のびのびとみんなの前で、身振り手振りで話し、喜んでいた、幼い私が思い出されました。

何とも不思議なタイミングで出てきた記憶です。

というのも今日は、偶然が重なってできたような1日だったのです。
たまに、やるつもりもなかったのに、行くつもりもなかったのに、そこに運ばれるように居る、ってことがあり困惑するのですが、今日はまさにそんな日でした。

そんな奇妙な流れに乗って、夕方、タイミングが合ってうちにやってきた友達と、1時間ぐらいお茶をしました。これも予定外です。

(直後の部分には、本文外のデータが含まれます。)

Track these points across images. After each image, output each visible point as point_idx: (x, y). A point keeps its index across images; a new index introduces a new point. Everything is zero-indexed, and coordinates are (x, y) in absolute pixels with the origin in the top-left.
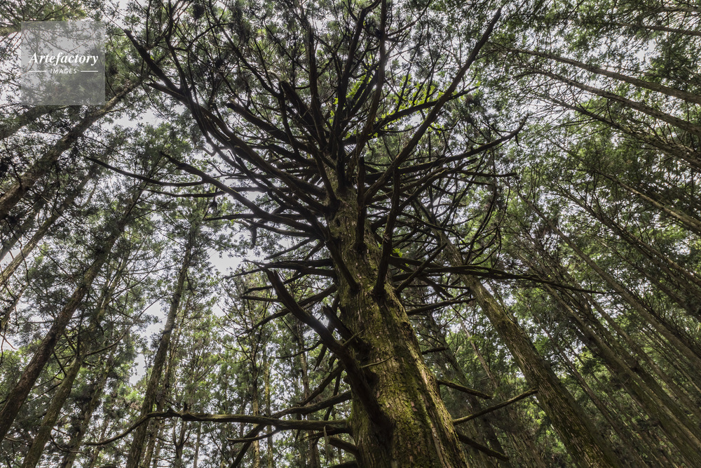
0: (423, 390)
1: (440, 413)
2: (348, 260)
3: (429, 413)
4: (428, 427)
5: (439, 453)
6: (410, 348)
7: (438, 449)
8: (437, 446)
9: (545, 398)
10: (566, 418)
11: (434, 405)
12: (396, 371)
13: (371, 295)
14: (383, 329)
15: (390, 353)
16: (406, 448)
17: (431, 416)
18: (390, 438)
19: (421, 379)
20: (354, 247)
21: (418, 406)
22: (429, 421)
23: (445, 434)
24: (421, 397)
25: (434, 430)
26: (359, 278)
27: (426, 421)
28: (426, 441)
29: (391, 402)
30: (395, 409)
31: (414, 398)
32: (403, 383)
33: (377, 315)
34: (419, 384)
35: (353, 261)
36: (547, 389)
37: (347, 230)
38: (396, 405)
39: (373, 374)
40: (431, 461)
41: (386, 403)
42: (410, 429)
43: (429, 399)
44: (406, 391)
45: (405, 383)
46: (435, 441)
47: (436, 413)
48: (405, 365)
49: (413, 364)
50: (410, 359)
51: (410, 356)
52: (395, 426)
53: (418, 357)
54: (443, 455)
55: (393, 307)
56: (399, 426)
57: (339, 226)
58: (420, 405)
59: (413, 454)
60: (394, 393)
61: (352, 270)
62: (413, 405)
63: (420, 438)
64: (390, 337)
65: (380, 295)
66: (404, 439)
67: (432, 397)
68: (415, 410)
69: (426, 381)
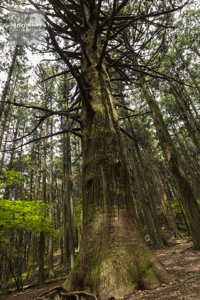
0: (109, 104)
1: (114, 113)
2: (88, 52)
3: (109, 112)
4: (108, 115)
5: (110, 124)
6: (108, 90)
7: (110, 123)
8: (110, 122)
9: (159, 129)
10: (164, 136)
11: (112, 110)
12: (100, 96)
13: (96, 68)
14: (98, 81)
15: (99, 90)
16: (98, 120)
17: (110, 113)
18: (93, 117)
19: (109, 101)
20: (92, 47)
21: (106, 109)
22: (109, 114)
23: (114, 119)
24: (108, 106)
25: (110, 117)
26: (92, 60)
27: (108, 114)
28: (106, 120)
29: (96, 106)
30: (97, 108)
31: (105, 106)
32: (102, 100)
33: (97, 75)
34: (108, 102)
35: (90, 53)
36: (160, 126)
37: (90, 39)
38: (98, 107)
39: (91, 96)
40: (106, 126)
41: (94, 106)
42: (101, 115)
43: (111, 108)
44: (102, 103)
45: (103, 101)
46: (110, 120)
47: (112, 113)
48: (104, 95)
49: (107, 95)
50: (107, 93)
51: (107, 92)
52: (96, 113)
53: (110, 93)
54: (111, 125)
55: (104, 74)
56: (97, 114)
57: (87, 37)
58: (107, 108)
59: (100, 123)
60: (98, 103)
61: (89, 57)
62: (104, 108)
63: (104, 118)
64: (100, 84)
65: (99, 68)
66: (98, 118)
67: (112, 107)
68: (104, 109)
69: (111, 102)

彼女は、これからの自分の生き方に悩んでいました。自分は何が向いているのか、好きなことは何かわからないと。
話をうんうん聞いてあげることしかしていませんが、それがきっかけで、私は何がやりたかったかなぁとぼんやり考えているうちに、小さい頃の夢を突然思い出したわけです。


ここからはちょっと難しく書いてしまいますが…
自分が今選んで行動している、と思うこと自体が間違いで、全てはそういうふうに決まっていて、ただ未来からそれに沿って流れて来てるのだ、という感覚を、最近とてもよく感じるのです。

自分以外の人と絡み合って流れは成り立っている気がするから、複雑にも感じるわけですね。

でも至ってシンプルに出来ている。
無自覚に潜在的に、すでに自分で未来を決めてるってことなのでしょう。

私は幼稚園児の頃に、もしかしたら、みんなに物語を伝える人になる!と決めたのかもしれません。

そうなると、答え合わせを毎日しているみたいですね。

あっちに行ったりこっちに行ったりする必要はなし。
小さい頃の私が、そっちじゃないでしょ!と地団駄踏んでいるのが見える気がしてきました。

私たちがやるべきことは、未来を思い出すこと、ただひとつです。
「人生は自分を思い出すゲームだ!」
という、前回の記事の「師匠の言葉」に通じるではありませんか。
もしみなさんに、説明がつかない偶然か重なって、夢を思い出せたら、素直に従ってみると面白くなってきますよ!